To this John makes no reply, for the obvious reason that the dereliction of Christ on the cross, in his unique atoning sufferings, cannot be logically quoted as a proof that God will treat all saints in this way. No man can have any proper fellowship with Christ in the atonement. He trod the winepress alone. We have no sounding-line long enough to reach the depth of that sorrow, which wrung from the Son of God the cry — Matt. 27:46, "My God, my God, why hast thou forsaken me?" Martin Luther, after several hours of silent meditation on these words, exclaimed, "God forsaken of God! I cannot understand it." It is certainly a great mistake to generalize the Son's abandonment on the cross by the Father, and insist that this adumbrates the normal experience of all believers. It flatly contradicts the promise in Heb. 13:5, "I will never leave thee, nor forsake thee," fortified by five negatives in the Greek, thus — "no never, no never, no never forsake."

▶ _YOUR INSTRUCTIONS_
Extend the passage on Christ's abandonment on the cross, picking up after its final sentence.

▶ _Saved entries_
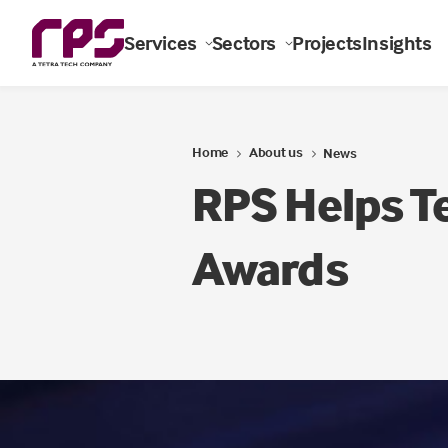
Services
Sectors
Projects
Insights
Home
About us
News
RPS Helps T
Awards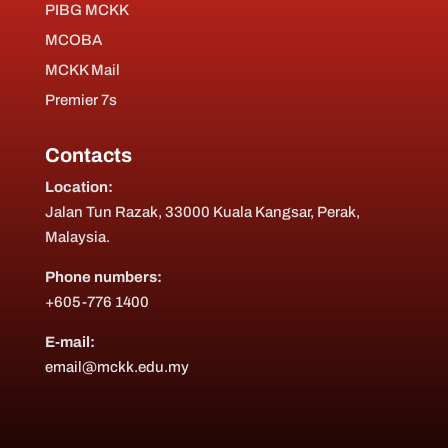
PIBG MCKK
MCOBA
MCKK Mail
Premier 7s
Contacts
Location:
Jalan Tun Razak, 33000 Kuala Kangsar, Perak,
Malaysia.
Phone numbers:
+605-776 1400
E-mail:
email@mckk.edu.my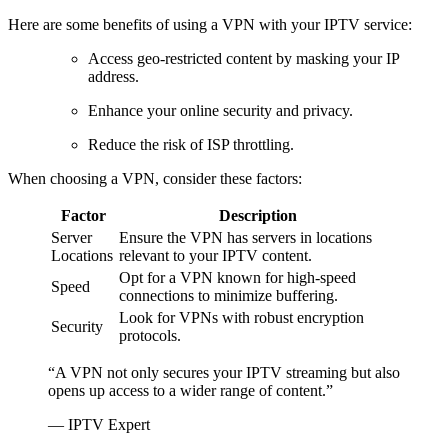
Here are some benefits of using a VPN with your IPTV service:
Access geo-restricted content by masking your IP
address.
Enhance your online security and privacy.
Reduce the risk of ISP throttling.
When choosing a VPN, consider these factors:
Factor
Description
Server
Ensure the VPN has servers in locations
Locations
relevant to your IPTV content.
Opt for a VPN known for high-speed
Speed
connections to minimize buffering.
Look for VPNs with robust encryption
Security
protocols.
“A VPN not only secures your IPTV streaming but also
opens up access to a wider range of content.”
— IPTV Expert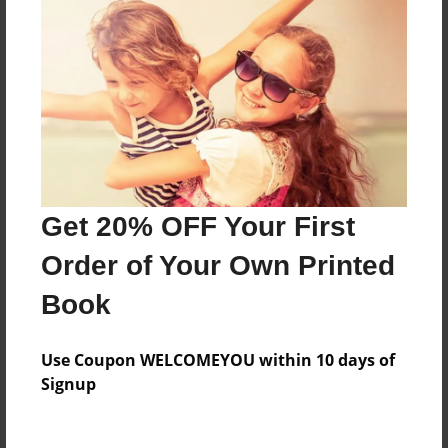
Everyone
Preview Limit
88 pages
About Author
Darron Jones
Get 20% OFF Your First
Joined: Oct-25-2020
Order of Your Own Printed
Book
Messages from the Author
Use Coupon WELCOMEYOU within 10 days of
No author messages are available for this book.
Signup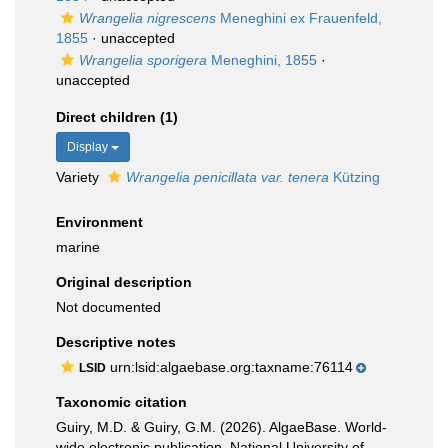
Wrangelia nigrescens
Meneghini ex Frauenfeld,
1855
·
unaccepted
Wrangelia sporigera
Meneghini, 1855
·
unaccepted
Direct children (1)
Display
Variety
Wrangelia penicillata var. tenera
Kützing
Environment
marine
Original description
Not documented
Descriptive notes
urn:lsid:algaebase.org:taxname:76114
LSID
Taxonomic citation
Guiry, M.D. & Guiry, G.M. (2026). AlgaeBase. World-
wide electronic publication, National University of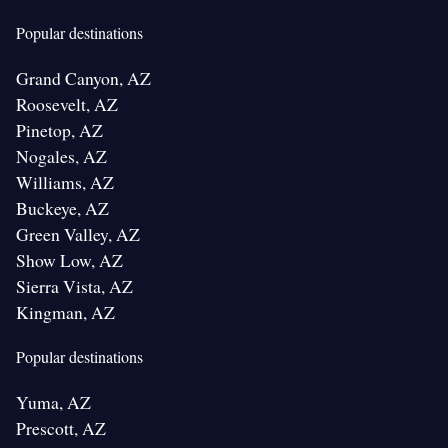
Popular destinations
Grand Canyon, AZ
Roosevelt, AZ
Pinetop, AZ
Nogales, AZ
Williams, AZ
Buckeye, AZ
Green Valley, AZ
Show Low, AZ
Sierra Vista, AZ
Kingman, AZ
Popular destinations
Yuma, AZ
Prescott, AZ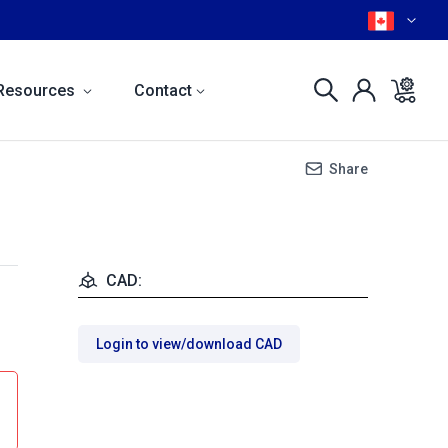
Resources
Contact
Share
CAD:
Login to view/download CAD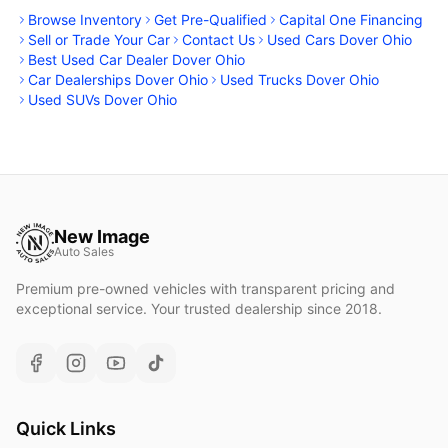
Browse Inventory
Get Pre-Qualified
Capital One Financing
Sell or Trade Your Car
Contact Us
Used Cars Dover Ohio
Best Used Car Dealer Dover Ohio
Car Dealerships Dover Ohio
Used Trucks Dover Ohio
Used SUVs Dover Ohio
New Image
Auto Sales
Premium pre-owned vehicles with transparent pricing and
exceptional service. Your trusted dealership since 2018.
Quick Links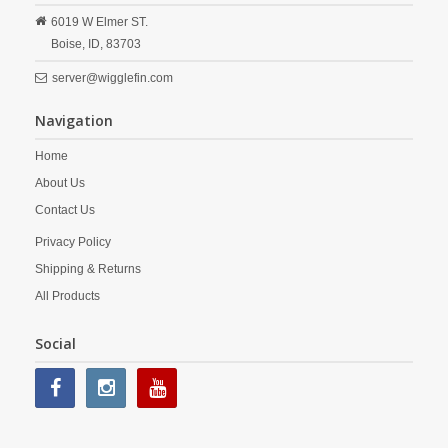
6019 W Elmer ST.
Boise,
ID,
83703
server@wigglefin.com
Navigation
Home
About Us
Contact Us
Privacy Policy
Shipping & Returns
All Products
Social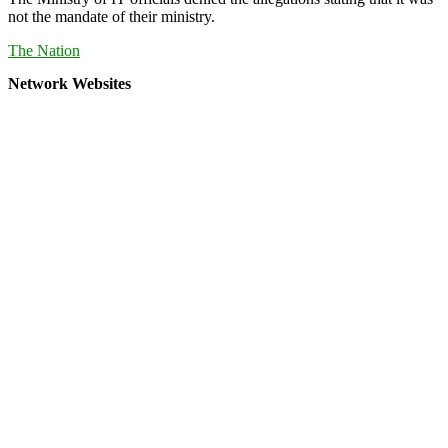
not the mandate of their ministry.
The Nation
Network Websites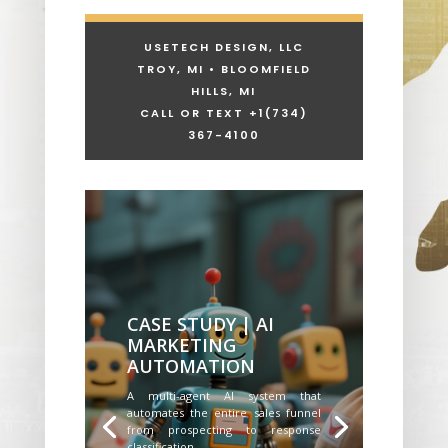
USETECH DESIGN, LLC
TROY, MI • BLOOMFIELD
HILLS, MI
CALL OR TEXT +1
(734)
367-4100
CASE STUDY | AI
MARKETING
AUTOMATION
A multi-agent AI system that
automates the entire sales funnel
from prospecting to response
classification.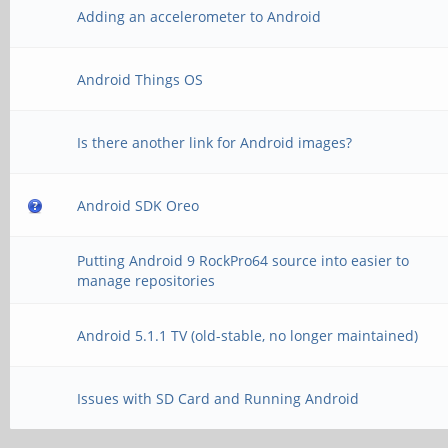
Adding an accelerometer to Android
Android Things OS
Is there another link for Android images?
Android SDK Oreo
Putting Android 9 RockPro64 source into easier to
manage repositories
Android 5.1.1 TV (old-stable, no longer maintained)
Issues with SD Card and Running Android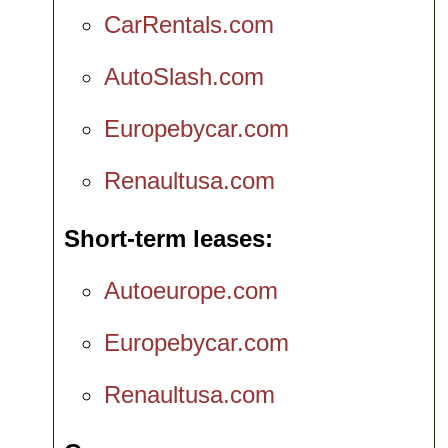
CarRentals.com
AutoSlash.com
Europebycar.com
Renaultusa.com
Short-term leases
Autoeurope.com
Europebycar.com
Renaultusa.com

▶ _ANSWER_
We close with a word of apology for the great poet of Methodism. His high-strung, delicate, nervous constitution was subject to depressing, morbid reactions, in which he imagined himself forsaken by God, while he was as near to him as ever. Charles Wesley took his theology more largely from his feelings than did his brother, who rebuked this error, saying, "God does not play at bo-peep with his creatures." He insists that there are no arbitrary hidings of his countenance for our growth in loyalty and holiness; that joy and sunshine have a far more effectual purifying power than gloom and darkness; that light and love go hand in hand. Darkness breeds corruption; light purifies. In forming a union with us, God takes the first step; in sundering that union, we take the first step. He never sovereignly and causelessly deserts us even for an hour.